▶ INSTRUCTIONS:
a - Translate this sentence from the sed article into Spanish: "Our first practical script converts UNIX-style text to DOS/Windows format."
b - For each statement, say whether it agrees with the sed article, answering yes or no and quoting the deciding words: (i) the document is actively maintained; (ii) UNIX text ends each line with only a line feed; (iii) the script described for the second half turns a .QIF file into a formatted text file.
c - Output the portion of the sed article starting at "Taking it to" and ending at "useful sed scripts.".

Disclaimer :
The original version of this article was first published on IBM
developerWorks, and is property of Westtech Information Services. This
document is an updated version of the original article, and contains
various improvements made by the Gentoo Linux Documentation team.
This document is not actively maintained.
|
Sed by example, Part 3
1.
Taking it to the next level: Data crunching, sed style
Muscular sed
In my second sed article, I
offered examples that demonstrated how sed works, but very few of these examples
actually did anything particularly useful. In this final sed article, it's time
to change that pattern and put sed to good use. I'll show you several excellent
examples that not only demonstrate the power of sed, but also do some really
neat (and handy) things. For example, in the second half of the article, I'll
show you how I designed a sed script that converts a .QIF file from Intuit's
Quicken financial program into a nicely formatted text file. Before doing that,
we'll take a look at some less complicated yet useful sed scripts.
Text translation
Our first practical script converts UNIX-style text to DOS/Windows format. As
you probably know, DOS/Windows-based text files have a CR (carriage return) and
LF (line feed) at the end of each line, while UNIX text has only a line feed.

▶ RECORD EXCERPTS:

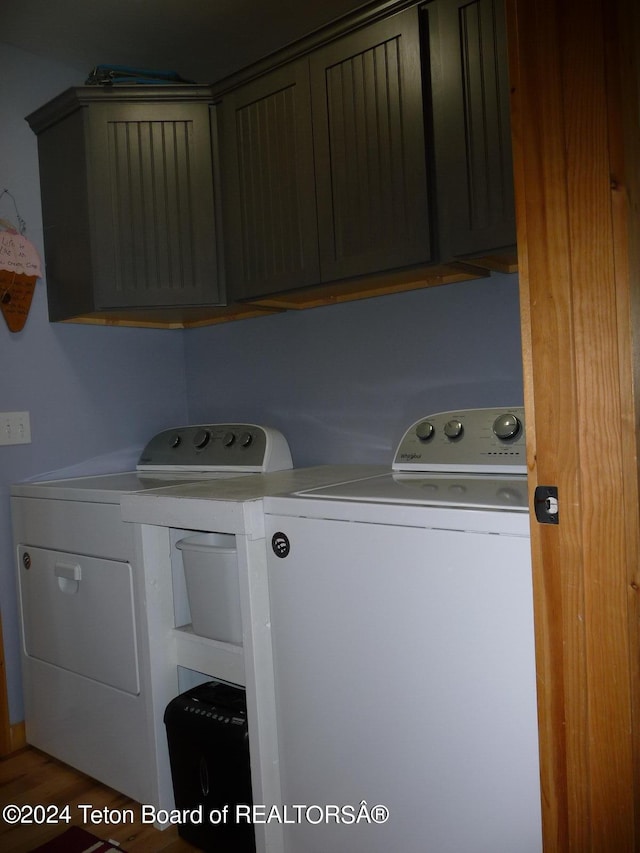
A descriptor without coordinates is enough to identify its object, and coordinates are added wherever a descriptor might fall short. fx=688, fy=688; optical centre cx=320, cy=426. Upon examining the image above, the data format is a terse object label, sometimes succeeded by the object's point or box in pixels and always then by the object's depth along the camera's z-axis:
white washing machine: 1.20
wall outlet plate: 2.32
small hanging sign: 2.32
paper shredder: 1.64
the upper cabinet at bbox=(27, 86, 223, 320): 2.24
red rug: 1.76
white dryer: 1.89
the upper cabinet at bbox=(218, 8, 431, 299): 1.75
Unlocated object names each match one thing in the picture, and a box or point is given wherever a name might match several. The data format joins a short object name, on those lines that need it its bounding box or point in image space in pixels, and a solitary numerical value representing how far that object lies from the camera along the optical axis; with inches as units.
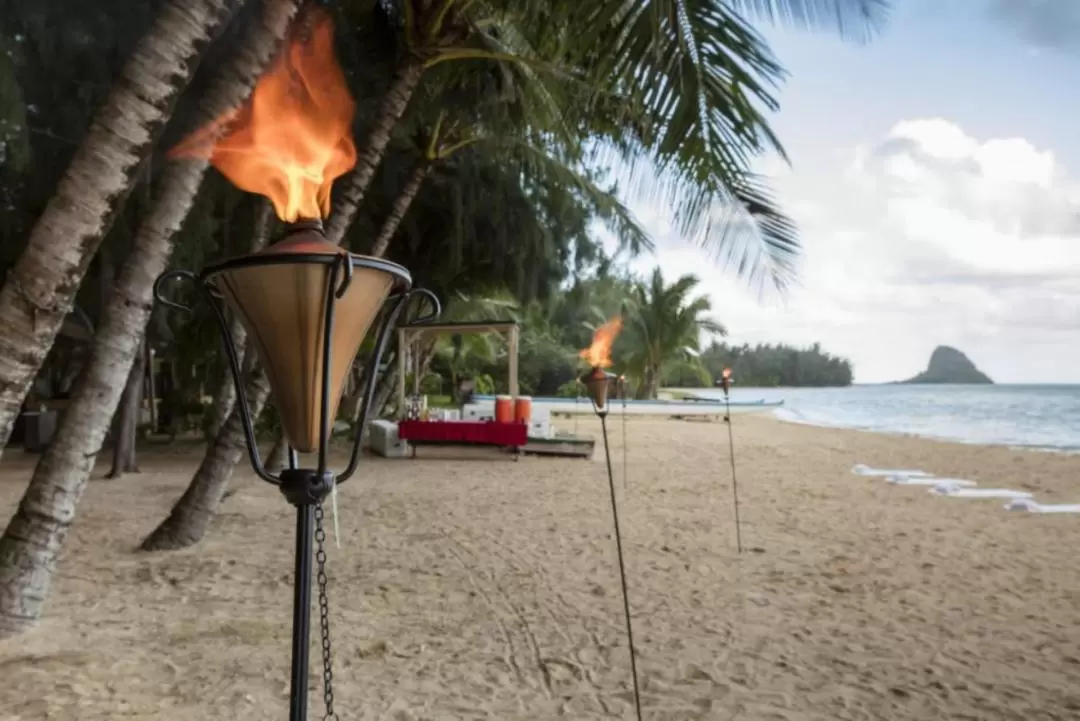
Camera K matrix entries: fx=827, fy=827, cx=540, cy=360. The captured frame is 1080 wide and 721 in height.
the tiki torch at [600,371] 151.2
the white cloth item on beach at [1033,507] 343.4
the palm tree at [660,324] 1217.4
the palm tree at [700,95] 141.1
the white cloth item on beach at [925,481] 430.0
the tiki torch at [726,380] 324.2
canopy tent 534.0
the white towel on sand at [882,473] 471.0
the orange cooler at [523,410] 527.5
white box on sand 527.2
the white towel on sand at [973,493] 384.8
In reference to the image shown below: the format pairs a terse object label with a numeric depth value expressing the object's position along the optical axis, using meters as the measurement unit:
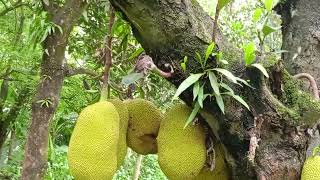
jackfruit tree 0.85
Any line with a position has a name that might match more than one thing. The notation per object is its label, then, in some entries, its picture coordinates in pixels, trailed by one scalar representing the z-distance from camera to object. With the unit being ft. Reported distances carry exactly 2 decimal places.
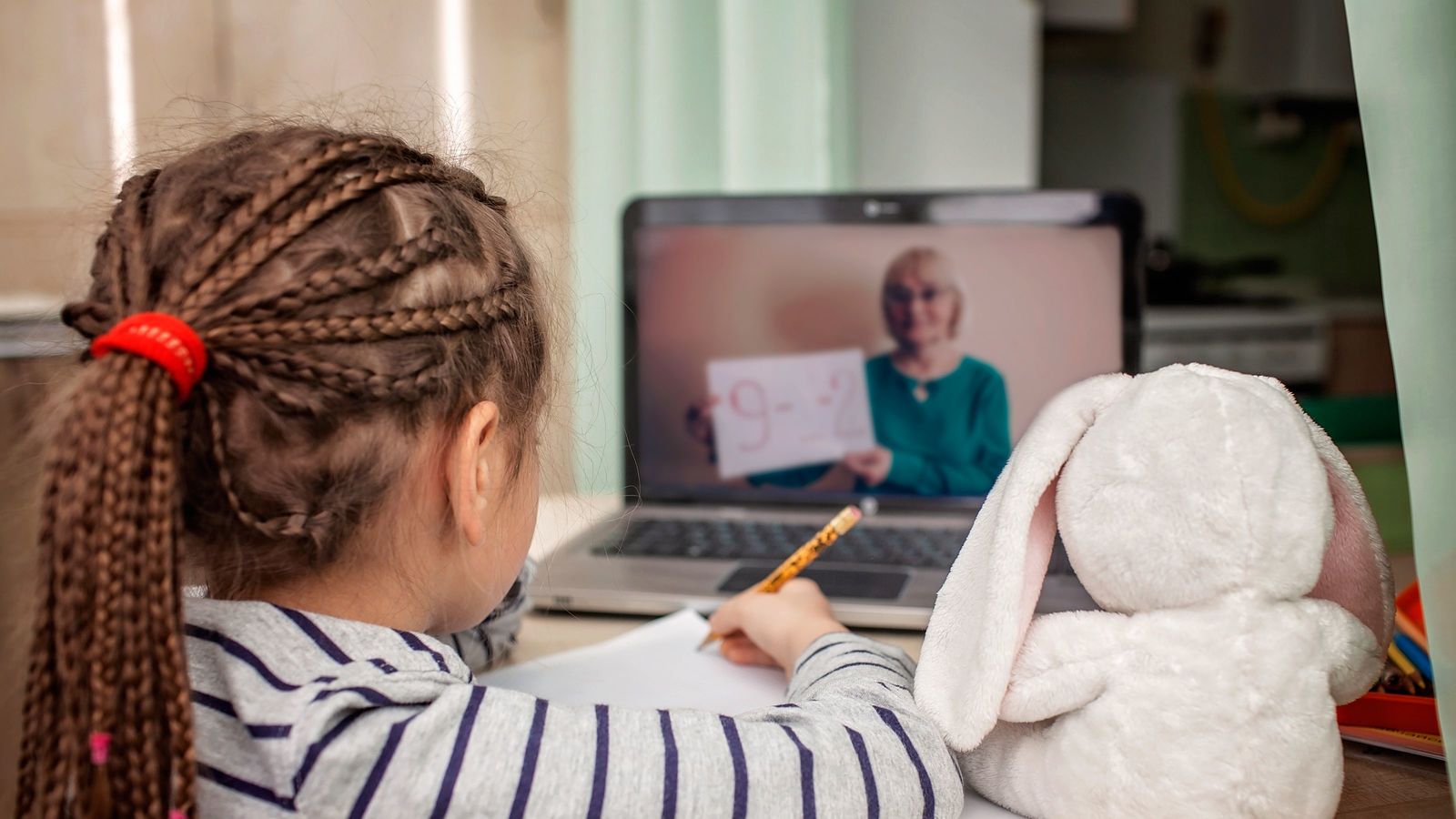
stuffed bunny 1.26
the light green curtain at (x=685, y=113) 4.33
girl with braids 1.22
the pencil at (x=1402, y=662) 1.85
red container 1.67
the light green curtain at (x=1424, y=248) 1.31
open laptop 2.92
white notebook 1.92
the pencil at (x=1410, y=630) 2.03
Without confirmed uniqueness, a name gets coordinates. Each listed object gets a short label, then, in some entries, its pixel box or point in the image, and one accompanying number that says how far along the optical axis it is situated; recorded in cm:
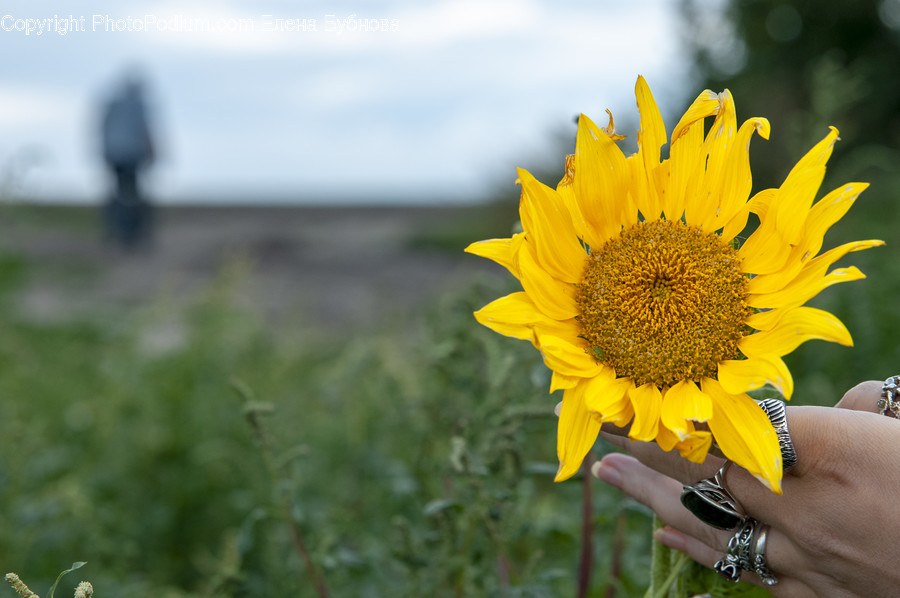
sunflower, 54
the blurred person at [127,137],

▶ ANSWER SET:
a - Nuestro primer script práctico convierte texto de estilo UNIX al formato DOS/Windows.

b -
(i) No: "This document is not actively maintained."
(ii) Yes: "while UNIX text has only a line feed."
(iii) Yes: "converts a .QIF file from Intuit's Quicken financial program into a nicely formatted text file"

c -
Taking it to the next level: Data crunching, sed style
Muscular sed
In my second sed article, I
offered examples that demonstrated how sed works, but very few of these examples
actually did anything particularly useful. In this final sed article, it's time
to change that pattern and put sed to good use. I'll show you several excellent
examples that not only demonstrate the power of sed, but also do some really
neat (and handy) things. For example, in the second half of the article, I'll
show you how I designed a sed script that converts a .QIF file from Intuit's
Quicken financial program into a nicely formatted text file. Before doing that,
we'll take a look at some less complicated yet useful sed scripts.